It’s July 4th, and after nearly 30 years of living in this country, I still don’t feel comfortable celebrating. I wasn’t born here. My independence came through another country, so what exactly am I celebrating? Do I have the right to celebrate?
I’m conflicted.
I came to America as an adult, convinced that being here would afford me a better life, and it has.
But like a child caught between two parents – the parent who gave her birth and the one who adopted her – I struggle to detach, to give myself permission to love the new parent as unconditionally as I love the “real” one and not feel like a betrayal. So I sit on the fence unable to fully embrace the new parent, reserving that secret part of my heart for the real one.
Some would argue that my position has probably been detrimental. By not fully committing, I’ve kept myself from engaging. But being familiar only with the mores and lexicon of the real parent, how does one fully engage?
I’ve involved myself in the things I believe in: volunteering to teach and mentor, campaigning and voting for candidates I support, demonstrating for causes I feel strongly about, and buying and selling property. I’ve done my best to be a good citizen.
So what will it take for me to feel like I’m really part of the family, to feel like I have the right to celebrate? Is it length of time or giving myself permission?
Would coming here at a younger age and going to school have helped me form stronger bonds or teach me to decode the lingo, the secret hand signals? I wonder.
I’ve also wondered if having children to shepherd through the “system,” children who could potentially force me to commit, would have made a difference. Probably.

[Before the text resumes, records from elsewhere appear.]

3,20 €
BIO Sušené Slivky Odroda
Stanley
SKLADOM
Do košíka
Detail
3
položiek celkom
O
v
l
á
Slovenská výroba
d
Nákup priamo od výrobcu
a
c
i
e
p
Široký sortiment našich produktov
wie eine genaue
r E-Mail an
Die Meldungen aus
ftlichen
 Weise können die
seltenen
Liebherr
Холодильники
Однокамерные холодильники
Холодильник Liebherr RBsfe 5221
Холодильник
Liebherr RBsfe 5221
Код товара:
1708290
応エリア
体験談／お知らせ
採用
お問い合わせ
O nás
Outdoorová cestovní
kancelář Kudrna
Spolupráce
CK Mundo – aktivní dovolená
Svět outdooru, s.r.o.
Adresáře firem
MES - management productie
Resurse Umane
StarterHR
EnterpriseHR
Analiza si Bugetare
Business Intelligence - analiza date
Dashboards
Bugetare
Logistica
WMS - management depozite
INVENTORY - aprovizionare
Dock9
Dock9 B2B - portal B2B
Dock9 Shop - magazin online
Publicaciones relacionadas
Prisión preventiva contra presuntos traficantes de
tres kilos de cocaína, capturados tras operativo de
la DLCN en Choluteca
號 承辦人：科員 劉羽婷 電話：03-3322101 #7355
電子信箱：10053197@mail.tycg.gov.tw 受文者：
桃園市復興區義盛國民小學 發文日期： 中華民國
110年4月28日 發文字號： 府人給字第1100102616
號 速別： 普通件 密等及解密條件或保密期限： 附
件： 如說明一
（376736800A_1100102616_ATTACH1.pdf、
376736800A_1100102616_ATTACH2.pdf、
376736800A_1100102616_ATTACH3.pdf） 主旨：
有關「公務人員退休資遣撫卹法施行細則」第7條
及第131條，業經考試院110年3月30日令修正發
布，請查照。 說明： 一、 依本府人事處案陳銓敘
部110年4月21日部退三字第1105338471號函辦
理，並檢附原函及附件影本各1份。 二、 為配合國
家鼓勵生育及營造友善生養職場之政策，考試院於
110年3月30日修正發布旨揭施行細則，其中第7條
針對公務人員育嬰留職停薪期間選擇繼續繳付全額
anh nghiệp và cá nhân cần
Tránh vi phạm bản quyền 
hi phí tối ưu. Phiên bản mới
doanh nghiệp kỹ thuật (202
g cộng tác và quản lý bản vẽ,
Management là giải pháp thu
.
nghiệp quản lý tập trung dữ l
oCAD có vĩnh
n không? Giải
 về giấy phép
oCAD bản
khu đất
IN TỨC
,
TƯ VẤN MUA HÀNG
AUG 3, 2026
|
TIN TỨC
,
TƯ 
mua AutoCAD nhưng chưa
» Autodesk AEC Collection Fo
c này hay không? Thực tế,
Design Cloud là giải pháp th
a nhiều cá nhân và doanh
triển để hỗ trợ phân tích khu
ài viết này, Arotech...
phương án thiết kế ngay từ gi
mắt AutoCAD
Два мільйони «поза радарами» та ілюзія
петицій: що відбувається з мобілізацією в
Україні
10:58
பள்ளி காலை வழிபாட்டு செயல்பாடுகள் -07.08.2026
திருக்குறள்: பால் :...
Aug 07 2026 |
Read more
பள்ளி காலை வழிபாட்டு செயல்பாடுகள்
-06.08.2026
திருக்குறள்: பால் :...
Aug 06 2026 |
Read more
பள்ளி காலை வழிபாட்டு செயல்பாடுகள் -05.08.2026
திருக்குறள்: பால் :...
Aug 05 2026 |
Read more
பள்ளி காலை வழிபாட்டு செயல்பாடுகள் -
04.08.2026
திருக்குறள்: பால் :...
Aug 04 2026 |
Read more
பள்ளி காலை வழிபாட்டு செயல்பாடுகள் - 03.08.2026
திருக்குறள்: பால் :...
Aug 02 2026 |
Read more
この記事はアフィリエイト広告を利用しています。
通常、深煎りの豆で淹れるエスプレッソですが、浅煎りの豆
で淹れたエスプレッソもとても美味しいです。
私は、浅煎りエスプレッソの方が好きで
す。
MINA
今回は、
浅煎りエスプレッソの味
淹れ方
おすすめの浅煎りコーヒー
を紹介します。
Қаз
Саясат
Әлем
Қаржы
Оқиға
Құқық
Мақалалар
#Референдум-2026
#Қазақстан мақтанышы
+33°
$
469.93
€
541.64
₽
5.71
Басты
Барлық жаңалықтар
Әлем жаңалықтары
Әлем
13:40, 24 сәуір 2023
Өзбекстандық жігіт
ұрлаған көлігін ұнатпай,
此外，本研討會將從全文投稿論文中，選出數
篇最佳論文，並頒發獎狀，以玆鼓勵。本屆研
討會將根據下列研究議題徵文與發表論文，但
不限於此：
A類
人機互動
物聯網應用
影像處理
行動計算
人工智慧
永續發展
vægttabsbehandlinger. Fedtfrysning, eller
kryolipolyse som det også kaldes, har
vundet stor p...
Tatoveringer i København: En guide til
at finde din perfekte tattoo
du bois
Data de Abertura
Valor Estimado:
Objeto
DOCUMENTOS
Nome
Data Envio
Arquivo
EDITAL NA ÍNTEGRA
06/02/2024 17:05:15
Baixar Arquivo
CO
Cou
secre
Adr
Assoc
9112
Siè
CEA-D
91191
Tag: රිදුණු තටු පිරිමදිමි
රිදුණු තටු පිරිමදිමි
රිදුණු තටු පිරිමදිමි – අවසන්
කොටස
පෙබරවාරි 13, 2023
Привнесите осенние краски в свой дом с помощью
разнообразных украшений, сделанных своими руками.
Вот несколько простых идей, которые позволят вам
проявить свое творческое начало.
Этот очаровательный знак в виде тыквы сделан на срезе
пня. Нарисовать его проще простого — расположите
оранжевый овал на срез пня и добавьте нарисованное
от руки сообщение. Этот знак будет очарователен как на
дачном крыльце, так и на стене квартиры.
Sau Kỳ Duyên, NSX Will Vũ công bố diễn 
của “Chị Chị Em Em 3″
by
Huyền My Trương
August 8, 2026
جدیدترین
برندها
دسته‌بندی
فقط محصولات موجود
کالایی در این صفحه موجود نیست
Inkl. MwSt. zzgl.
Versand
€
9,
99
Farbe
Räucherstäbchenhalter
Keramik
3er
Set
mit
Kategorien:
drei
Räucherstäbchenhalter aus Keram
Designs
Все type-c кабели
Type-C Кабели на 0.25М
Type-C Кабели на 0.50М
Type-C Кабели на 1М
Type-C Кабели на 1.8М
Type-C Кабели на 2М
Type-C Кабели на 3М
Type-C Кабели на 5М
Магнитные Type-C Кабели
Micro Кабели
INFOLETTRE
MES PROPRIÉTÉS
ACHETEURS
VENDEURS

Add to the complexity of my internal conflict, the fact that the household I chose used to own people like me, and a whole new layer of emotional baggage is added to the mix.
When I lived in Washington, D.C., routinely around the holiday, I’d hear black people refer to July 4th as the 4th of You Lie. It sounded catchy but it was said with such cynicism and disdain, I knew it had to be serious.
July 4th is the day of celebration of the colony gaining its independence from Britain but for nearly 100 years more, blacks remained chattel slaves until December 6, 1865 when the Thirteenth Amendment ending slavery was ratified.
Frederick Douglass summed it up best when, in 1852, he posed the question that still hangs in the air nearly 160 years later, What to the slave is your fourth of July?
Today, I’m asking, What, to a first generation immigrant like me, is the true meaning of the fourth of July?